(Saved data entries)
== Segment start ==

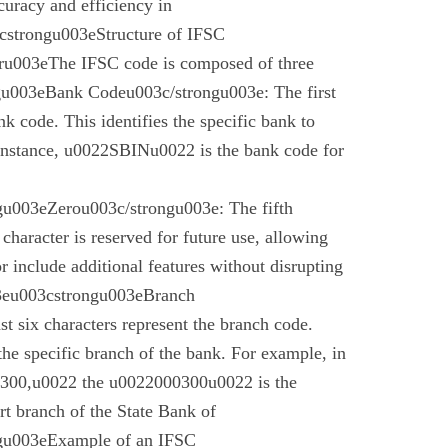
curacy and efficiency in
cstrongu003eStructure of IFSC
u003eThe IFSC code is composed of three
gu003eBank Codeu003c/strongu003e: The first
nk code. This identifies the specific bank to
instance, u0022SBINu0022 is the bank code for
u003eZerou003c/strongu003e: The fifth
 character is reserved for future use, allowing
r include additional features without disrupting
03eu003cstrongu003eBranch
t six characters represent the branch code.
 the specific branch of the bank. For example, in
00,u0022 the u0022000300u0022 is the
t branch of the State Bank of
gu003eExample of an IFSC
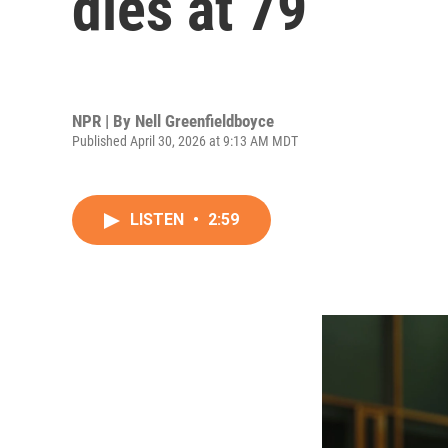
dies at 79
NPR | By
Nell Greenfieldboyce
Published April 30, 2026 at 9:13 AM MDT
LISTEN
•
2:59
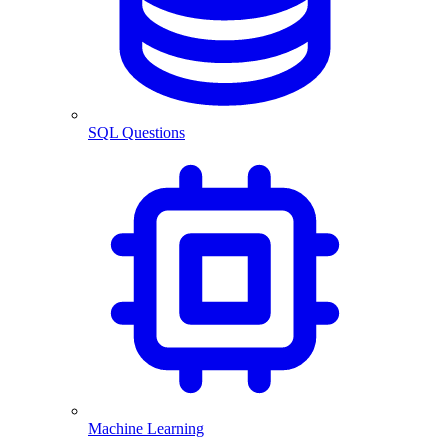
SQL Questions
Machine Learning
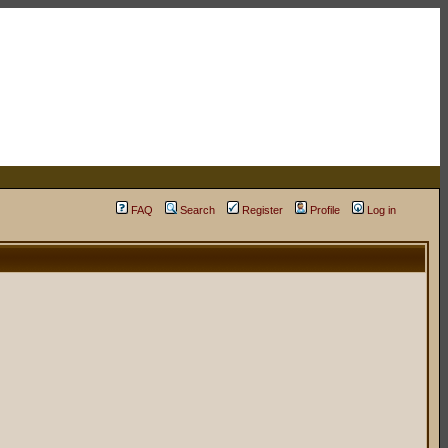
FAQ
Search
Register
Profile
Log in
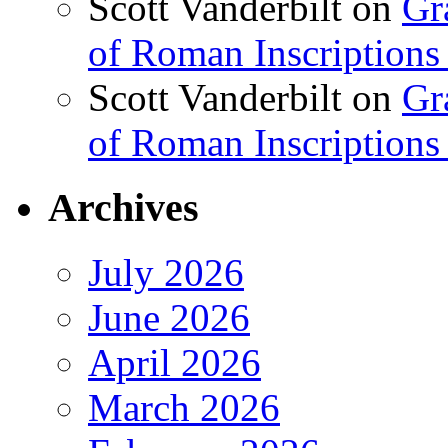
Scott Vanderbilt
on
Gr
of Roman Inscriptions f
Scott Vanderbilt
on
Gr
of Roman Inscriptions f
Archives
July 2026
June 2026
April 2026
March 2026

== Segment end ==

# [PROBLEM TO SOLVE]
Reproduce the data above with every occurrence of "Roman Inscriptions" changed to "Latin Inscriptions" and all other text left as it is. Omit the pictures from the answer.

# [EXERCISE OUTPUT]
curacy and efficiency in
cstrongu003eStructure of IFSC
u003eThe IFSC code is composed of three
gu003eBank Codeu003c/strongu003e: The first
nk code. This identifies the specific bank to
instance, u0022SBINu0022 is the bank code for
u003eZerou003c/strongu003e: The fifth
 character is reserved for future use, allowing
r include additional features without disrupting
03eu003cstrongu003eBranch
t six characters represent the branch code.
 the specific branch of the bank. For example, in
00,u0022 the u0022000300u0022 is the
t branch of the State Bank of
gu003eExample of an IFSC
dies at 79
NPR | By
Nell Greenfieldboyce
Published April 30, 2026 at 9:13 AM MDT
LISTEN
•
2:59
SQL Questions
Machine Learning
FAQ
Search
Register
Profile
Log in
Scott Vanderbilt
on
Gr
of Latin Inscriptions f
Scott Vanderbilt
on
Gr
of Latin Inscriptions f
Archives
July 2026
June 2026
April 2026
March 2026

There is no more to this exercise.